I want to despise her, and sometimes I do...but under that I feel sympathy for her...for her lack of self esteem and dignity and morals...for her ability to deflect intimacy from others and not feel remorse for her actions...or she pretends to feel bad to anyway. She has a large social circle...the life of the party...always "fun", but when it comes time to be serious, she deflects and buries these situations. She has been on anti-anxiety and sleeping pills long before I met her...I guess that was a flag that I oversaw... 

Has anyone encountered this tug of war? 
What's the best way to deal with this... 
I have dismissed her from my life...finally...but the mind is a funny thing, and sometimes the whole slate can't be cleaned in one big swipe... 

Suggestions?


----------



## NotLikeYou (Aug 30, 2011)

Ur doing better.

Suggestions as follows-

Go with 'hatred' if you have to pick one.

Keep attending counseling. Work on building up your self esteem and learn about boundaries in a relationship. Ask for some honest feedback on what other aspects of your personality you could stand to improve, and work on those in your spare time.

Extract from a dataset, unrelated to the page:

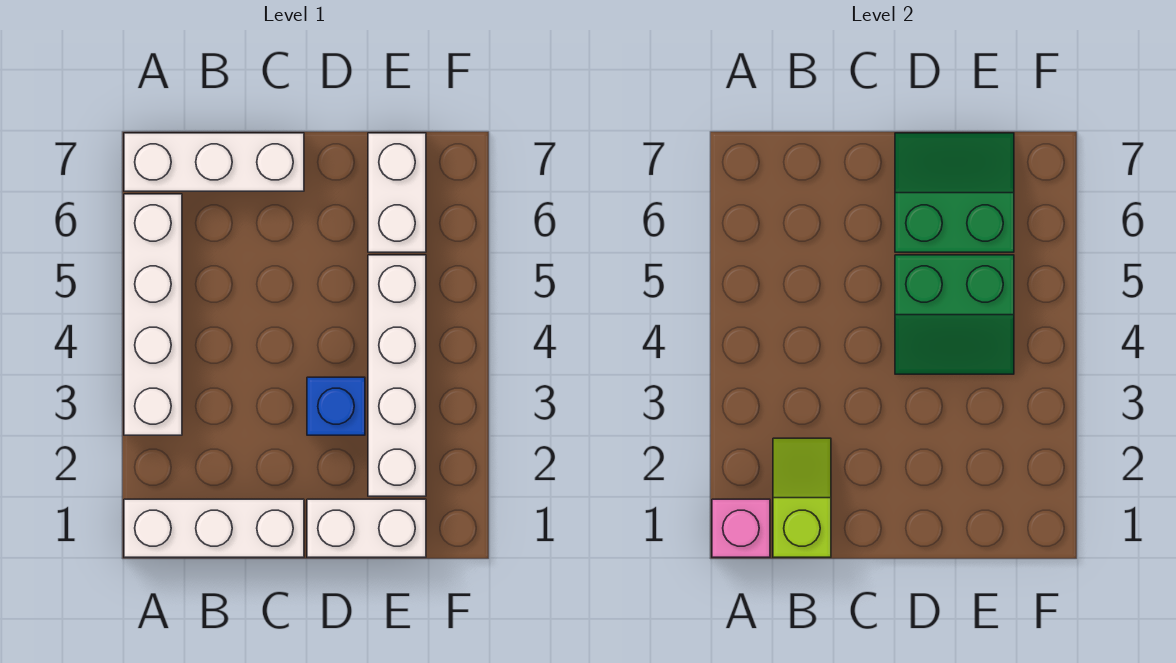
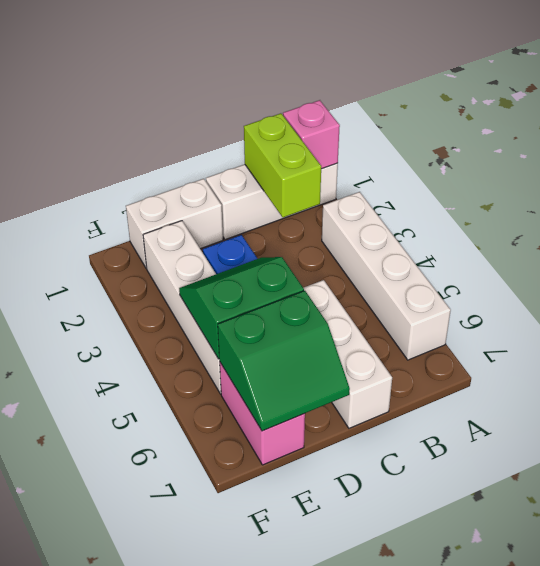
white 1x3 brick [124,133,304,191] -> white 1x3 brick turned to [304,280,392,428]
lime 1x2 slope [773,438,831,557] -> lime 1x2 brick [244,113,321,217]
white 1x2 brick [368,133,426,252] -> pink 1x2 brick [220,363,305,465]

Hobbies. You had some before you lost yourself in the depths of a bad person. Get interested in those hobbies again. Or find some new ones. Pursue hobbies with *effort and passion*.

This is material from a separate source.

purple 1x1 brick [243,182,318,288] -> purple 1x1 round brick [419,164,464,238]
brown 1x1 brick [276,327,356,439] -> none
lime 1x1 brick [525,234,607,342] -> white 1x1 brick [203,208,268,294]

Rekindle old friendships. Don't hash over the past too much, go out and put new layers of fun times on top of things.

If your parents are still alive, spend time with them. Call them regularly. Keep in better touch with them if you can. Same for siblings.

Exercise. Eat healthy. Hell, eat un-healthy, once in awhile.

Imagine the most awesome version of 'YOU.' Now go do things that bring that vision closer to reality.

And don't have any more relationships with bad people.

:grin2:


----------



## honcho (Oct 5, 2013)

deg20 said:


> Most of you know my story by now, and I'm moving on...slowly but better as of late. It's been a year since separation, and divorce is upcoming.
> In my mind I feel I am caught somewhere between mild hatred and sympathy...
> 
> I feel hatred towards her for all she's done to me...the wild sex with anyone after she left...the lying...the manipulating...playing me and using me...trying to reach out when she knew I was vulnerable, and playing on my emotions because she knew how much I loved her. For all these things, and more, I have a deep dislike and despise for her...for the façade I thought was my wife for so long.
> ...


Yes I struggle with this at times. While I feel sympathy at times I always remember that she has chosen this path. Nothing I could do or say would change her. They don't want change or sympathy right now. 

It does get less and less over time and you will feel both less anger and less sympathy. Ultimately they chose the path so how much sympathy do you want ant to feel for a situation they want.
_Posted via Mobile Device_


----------